Der Mensch produziert Chaos
Damit diese ganze Geschichte einen Sinn ergibt, ist es wichtig zu erwähnen, dass auf einer Reise nach Südafrika ungefähr acht Monate zuvor mein Freund neben mir ausgeraubt worden war. Es geschah mitten am Tag, auf einer Straße voller Menschen, die Polizei ging vorbei und niemand half uns auf irgendeine Art. Danach hatte ich immer ein Gefühl von Unsicherheit und Angst, weil die sehr schwache Selbstsicherheit, die ich zuvor hatte, weg war.
Ich hatte bisher mit der Gewissheit gelebt, dass man sicher sein sollte, wenn Menschen um einen herum sind, wenn man in der Innenstadt ist und – am wichtigsten – wenn Polizei in der Nähe ist. Diese Gewissheit war nun wie weggeblasen. Nach diesem Vorfall hatte ich nichts mehr, worauf ich mich verlassen konnte. In meinem Kopf konnte jederzeit alles passieren, und niemand würde irgendetwas dagegen tun. Und ich war auf die Idee gekommen, alleine nach Marokko zu reisen …
(aus Erste Begegnung)
Der nächste Tag kam.
Es war Zeit für mich, Geld zu holen, um die Unterkunft bezahlen und ein paar Lebensmittel einkaufen zu können. Es war nur noch eine einzige Flasche Wasser übrig. Ich wollte nicht rausgehen, also wartete ich ein bisschen und verbummelte noch etwas Zeit. Gegen Mittag ging ich endlich nach unten und fragte nach dem Weg zum nächsten Geldautomaten. Ich bekam eine ungefähre Erklärung, schaute auf die Karte und ging los, verwirrt und ängstlich.
Ich wurde sehr ängstlich, noch mehr als zuvor; ich merkte mir jeden einzelnen Stein in den Wänden, um den Rückweg zu meiner Unterkunft wiederfinden zu können.
Ich versuchte, so wenig Aufmerksamkeit wie möglich zu erregen. Ich hielt meinen Blick gesenkt, ignorierte die Männer, die mich anschauten oder mir ziemlich aufdringlich die Waren anboten, die sie verkaufen wollten. Alles um mich herum machte mir Angst. Jede Person war ein möglicher Angriff. Ich wusste ja nicht, ob ich diesen Leuten vertrauen konnte und wie sie miteinander umgingen.
Doch in meinem Kopf war es totenstill. Es war still, weil ich paralysiert war von all dem, was um mich herum geschah. Versteht mich nicht falsch, ich war schon in sehr ähnlichen Umgebungen gewesen, in Situationen, die viel gefährlicher und viel eigenartiger waren als diese. Und da wusste ich noch nicht, wie viele Welten der Planet Erde birgt!

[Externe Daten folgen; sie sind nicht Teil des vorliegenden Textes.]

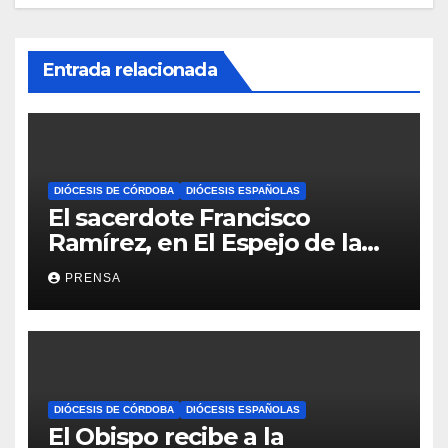
Entrada relacionada
DIÓCESIS DE CÓRDOBA
DIÓCESIS ESPAÑOLAS
El sacerdote Francisco
Ramírez, en El Espejo de la
Iglesia
PRENSA
DIÓCESIS DE CÓRDOBA
DIÓCESIS ESPAÑOLAS
El Obispo recibe a la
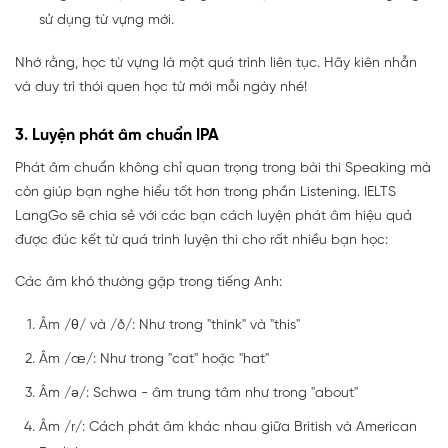
sử dụng từ vựng mới.
Nhớ rằng, học từ vựng là một quá trình liên tục. Hãy kiên nhẫn
và duy trì thói quen học từ mới mỗi ngày nhé!
3. Luyện phát âm chuẩn IPA
Phát âm chuẩn không chỉ quan trọng trong bài thi Speaking mà
còn giúp bạn nghe hiểu tốt hơn trong phần Listening. IELTS
LangGo sẽ chia sẻ với các bạn cách luyện phát âm hiệu quả
được đúc kết từ quá trình luyện thi cho rất nhiều bạn học:
Các âm khó thường gặp trong tiếng Anh:
Âm /θ/ và /ð/: Như trong "think" và "this"
Âm /æ/: Như trong "cat" hoặc "hat"
Âm /ə/: Schwa - âm trung tâm như trong "about"
Âm /r/: Cách phát âm khác nhau giữa British và American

Ich sah jeden, der an mir vorüberging, ganz vorsichtig an. Einmal kam ein Mann auf mich zu, so wie Dutzende andere. Er sah in meine Richtung, und ganz plötzlich öffnete er seine Arme und rief irgendetwas. Mein Herz begann zu rasen, meine Beine waren wie Pudding und meine Hände kalt und zittrig wie die Blätter eines Baums im Winter. Im nächsten Moment sah ich, dass er mit jemandem sprach, der hinter mir war. Ich hatte also gar keinen Grund zur Sorge.
Nach kurzer Zeit gab ich auf und ging zurück zum Hostel.
Ich hatte einen Freund, der am nächsten Tag nach Marrakesch kommen wollte. Ich überlegte mir, dass ich heute einfach das Essen auslassen würde, obwohl mein Magen rumorte. Ich hatte noch ein bisschen Wasser übrig, würde also problemlos überleben. Ich legte alles in die Hände des nächsten Tages; dann würde ich rausgehen müssen, um meinen Freund zu treffen, dann hätte ich keine Wahl mehr. Morgen würde ich also losgehen, um Geld zu holen, etwas zu essen und mich normal zu benehmen.
P.S.: Es ist sehr wichtig zu betonen, dass das, was ich hier erzähle, nicht die Realität von Marokko ist. Die Realität von Marokko ist das, was du erfahren wirst, wenn du dort hinfährst. Mir ging es so, weil ich bis oben hin aufgeladen war mit verschiedenen Gefühlen, die ich nicht auf gesunde Art verarbeitet hatte. Versteht also meine Geschichten bitte als Bericht einer Reise zu mir selbst und nicht als ein Reisetagebuch für Marokko mit konkreten Tipps!